Few cells ever undergo transformation during this process. That’s one reason using bacteria as a host is so useful.
Optimal Growth and Recovery
Because E. coli reproduce so quickly, even one transformed cell can quickly be grown into millions of cells bearing the recombinant plasmid. Now, you may wonder, ‘If 42 degrees is pretty inefficient, then why not increase the temperature or lengthen the heat shock?’
Remember that we’re dealing with living cells. And recall that E. coli naturally occur in our gut. That means that optimal growth temperature for them is human body temperature, or 37 degrees Celsius. Higher heat shock temperatures or longer heat shocks simply kill the E. coli.
E. coli cells are typically given time to recover in a nutrient broth following the heat shock step. This gives the cells time to recover before the next step in the process. However, the recovery step of bacterial transformation is a bit more complicated than simply giving the cells time to rest. We’ll revisit the real reason for the recovery step in a minute.
Since the transformation process is inefficient, we need a way of distinguishing the few transformed cells from a lot of untransformed cells. Luckily, most plasmids used in transformation experiments include a selectable marker.
When the host cell in a transformation experiment is bacterial, like E. coli, selection is achieved by using an antibiotic, such as kanamycin. Recall that our human insulin plasmid also contains an antibiotic resistance gene. That means that growing the bacterial cells in the presence of that specific antibiotic, let’s say kanamycin, will select for the transformed cells.
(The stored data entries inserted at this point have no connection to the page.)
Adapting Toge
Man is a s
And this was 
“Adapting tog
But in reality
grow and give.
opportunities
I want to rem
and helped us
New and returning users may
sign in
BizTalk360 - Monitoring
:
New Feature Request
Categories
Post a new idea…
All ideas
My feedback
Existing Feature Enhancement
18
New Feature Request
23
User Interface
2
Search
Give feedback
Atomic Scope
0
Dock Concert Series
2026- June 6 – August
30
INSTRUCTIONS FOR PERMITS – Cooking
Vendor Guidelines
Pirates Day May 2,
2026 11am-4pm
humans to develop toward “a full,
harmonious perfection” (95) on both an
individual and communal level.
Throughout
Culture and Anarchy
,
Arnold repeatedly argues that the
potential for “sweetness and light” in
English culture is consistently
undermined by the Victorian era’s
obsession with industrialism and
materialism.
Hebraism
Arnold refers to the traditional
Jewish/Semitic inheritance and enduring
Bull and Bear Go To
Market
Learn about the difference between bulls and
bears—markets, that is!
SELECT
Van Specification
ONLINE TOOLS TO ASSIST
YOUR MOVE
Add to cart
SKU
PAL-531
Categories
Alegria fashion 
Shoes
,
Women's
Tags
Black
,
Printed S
Selection of transformed bacteria is typically performed on a solid medium called agar. Agar is a less-refined version of agarose, the polysaccharide isolated from seaweed that enabled us to separate DNA based on size during gel electrophoresis. Like agarose, it also possesses gelatin-like properties. It is typically formed into discs in petri dishes for bacterial growth.
Only bacteria that have been transformed with the human insulin plasmid will grow under the antibiotic conditions because they express a protein that confers antibiotic resistance to kanamycin. This antibiotic resistance protein is the main reason for the recovery step.
Consider that most antibiotics, like kanamycin, simply kill bacteria. To survive in the antibiotic environment of this selection step, a bacterial cell must already have the antibiotic resistance protein on hand. However, since this protein is not needed under normal growth conditions, it’s not produced until needed. Therefore, the recovery step gives the genetically engineered bacterial cells the time necessary to produce the antibiotic resistance protein that will protect them from the antibiotic selection.
In summary, transformation is the process in which the genetic makeup of a cell is changed by introduction of DNA from the surrounding environment. To make bacterial cells competent for transformation, the cells are incubated in chilled calcium chloride.
Heat shock is a sudden increase in temperature used to propel a plasmid into a bacterial cell.
The recovery step of a bacterial transformation experiment gives genetically engineered bacteria time to produce antibiotic resistance protein.
In a bacterial transformation experiment, antibiotic selection is used to isolate transformed cells by eliminating the untransformed ones.
At the conclusion of this video, you will be able to explain the steps involved in bacterial transformation, including the importance of heat shock and antibiotic selection.